An operating line item is taxes/fees. Under the charter amendments adopted by the citizens last fall, for example, the city is obligated to the school district to make up taxes lost because the muni, unlike an investor owned for-profit utility, is not required to pay property taxes. On the other side, the muni is not allowed to pay to the city’s general fund more than what an investor owned utility would have paid in taxes plus franchise fees. This prevents the muni from being used as a “cash cow,” as has occurred in other cities.
A fundamental goal in rate setting is fair cost allocation among classes (e.g. residential, commercial, industrial.) The charter follows state law on this matter, saying in part, “The utility shall not establish or maintain any unreasonable differences or undue preferences as to rates, charges, service, facilities, or any respect as between any class of services.”

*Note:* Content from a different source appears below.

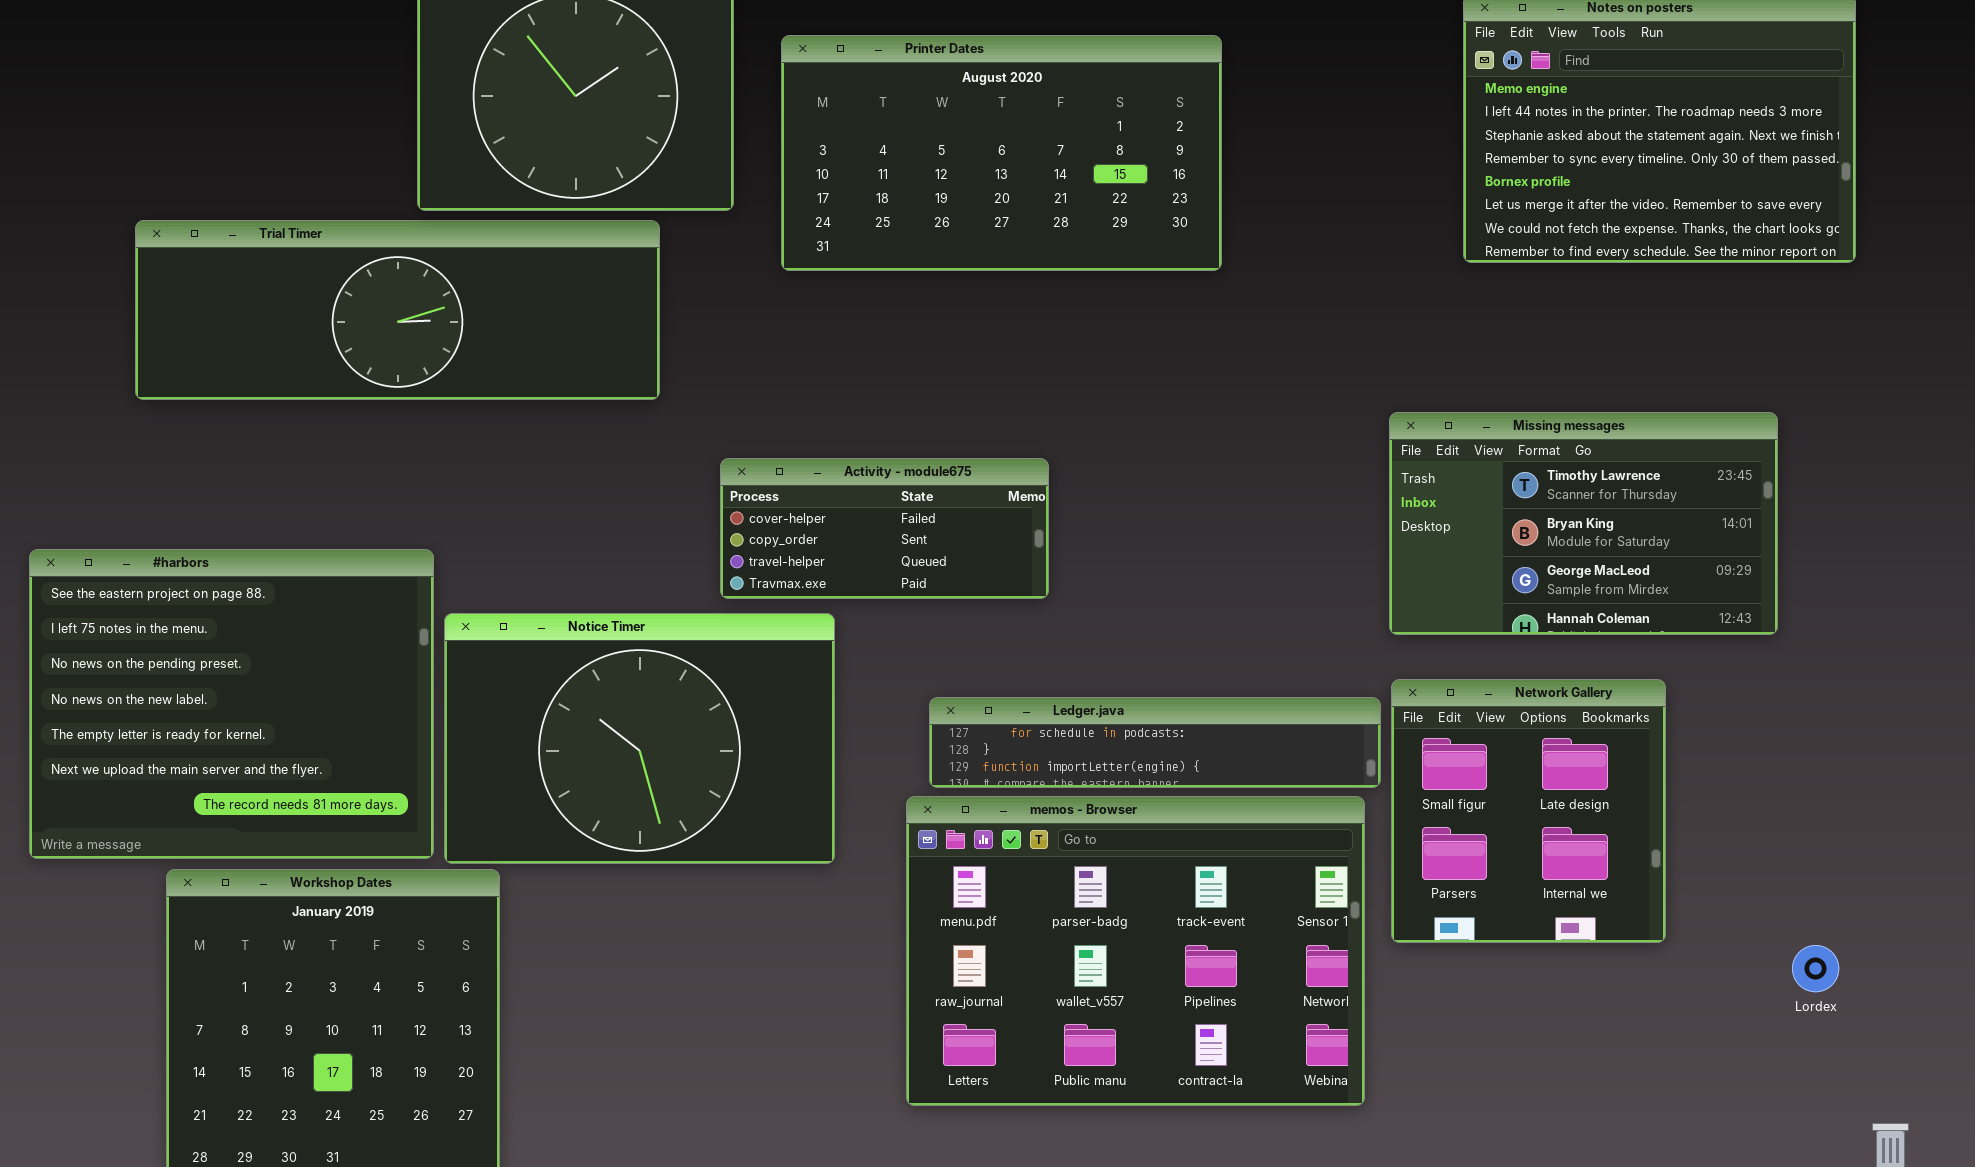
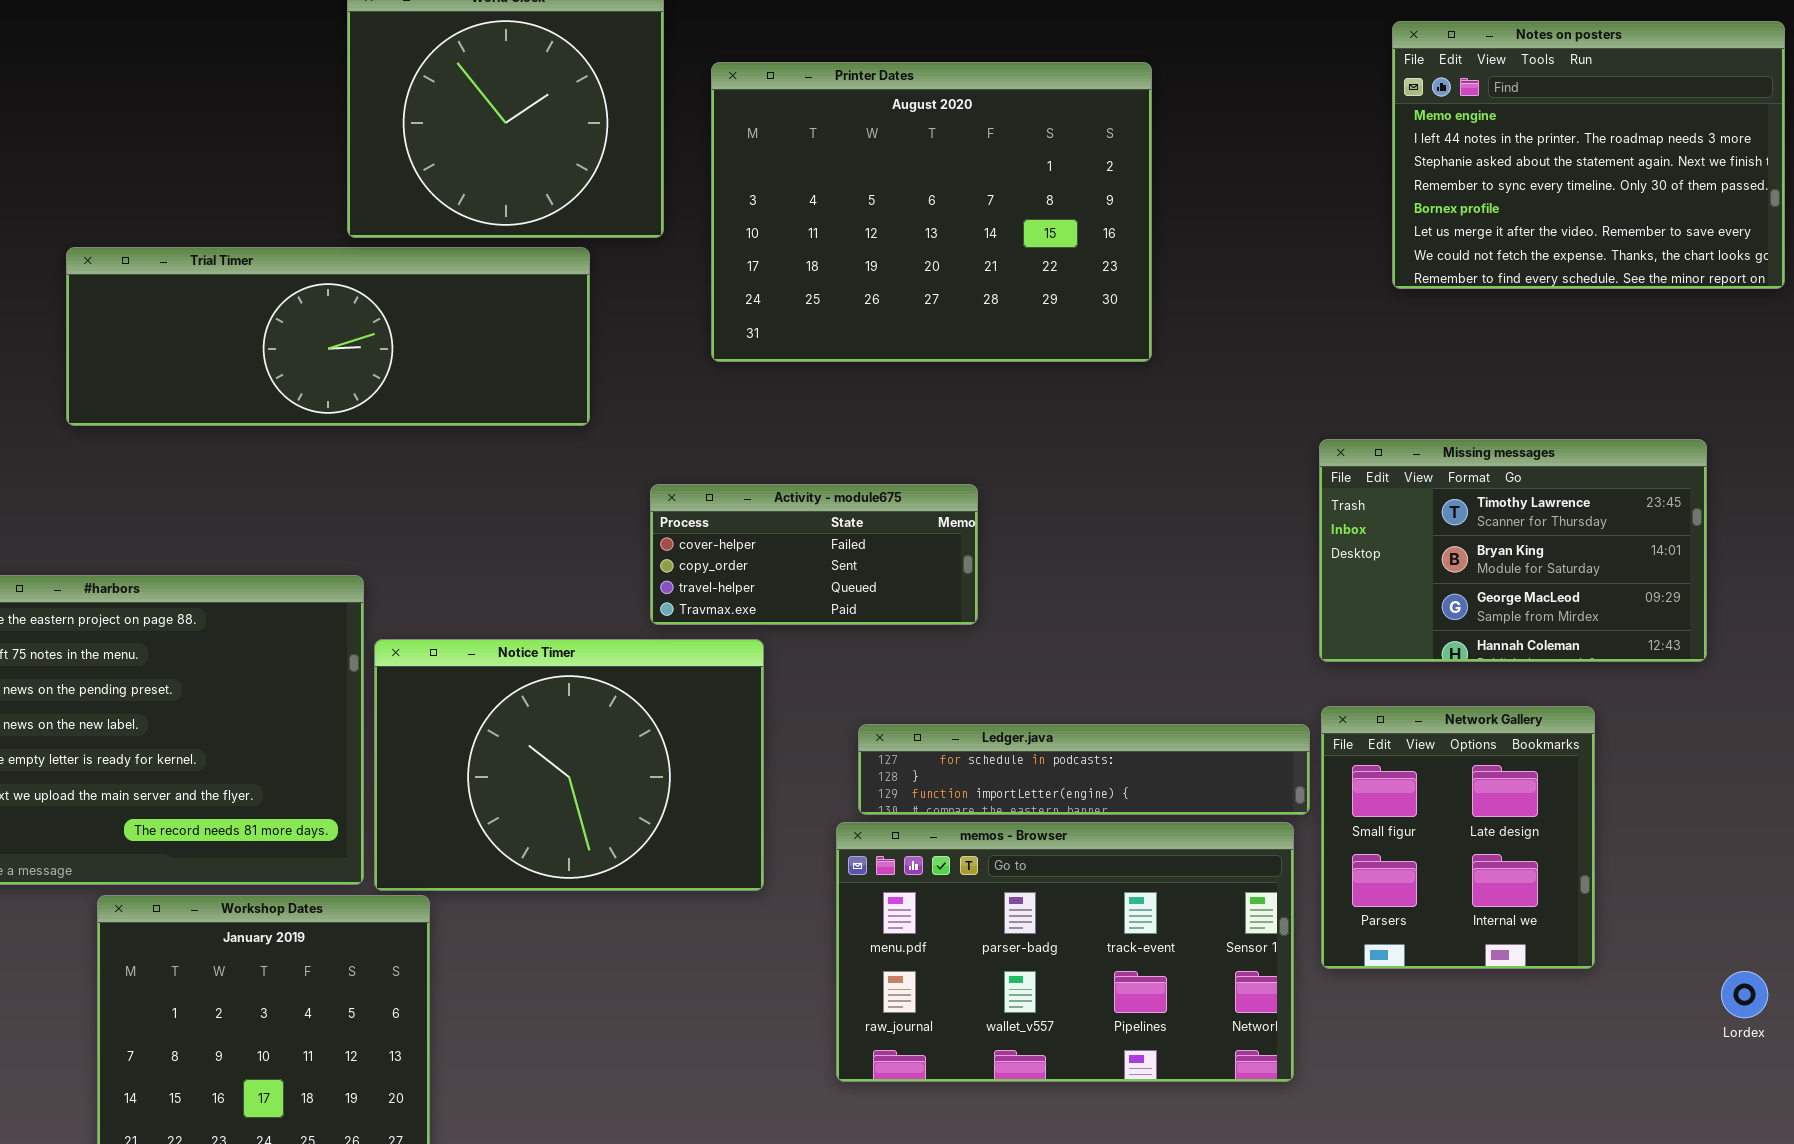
Printer Dates: [781,35,1222,271] -> [711,62,1152,362], resized
memos - Browser: [906,796,1365,1106] -> [836,822,1294,1082], resized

Even within classes, there are tensions. For example, all electric utilities make large, long-term investment decisions, e.g. signing a power purchase agreement, or building a power line. Any individual customer uses only a small portion of these investments, pays on a month-to-month basis, and may disappear or expand or shift their usage based on their changing economic situation. And the accumulation of many of these changes can affect the viability of the larger decisions.
Other examples: Two businesses may have their peak loads at different times, requiring less power plant capacity. But what if one suddenly shifts to being coincident with the other? Who should bear the cost of the additional power plant needed to meet the increased peak? This type of issue has been studied to death, and the general conclusion is that whatever the result, someone thinks it is unfair. Or a large solar photovoltaic system will still impose costs on the utility’s distribution system even if the customers’ net consumption is zero, because they will still use power off the grid at night. Exactly how best to charge for this has been a bone of contention.
A huge advantage of a muni is that all these tough cost and allocation issues will be completely transparent. So they can be inspected and critiqued by citizens and businesses. And, there is an accessible forum — the City Council meeting — where complaints and suggestions actually influence the outcome, unlike the difficult and sometimes opaque process at the Public Utilities Commission.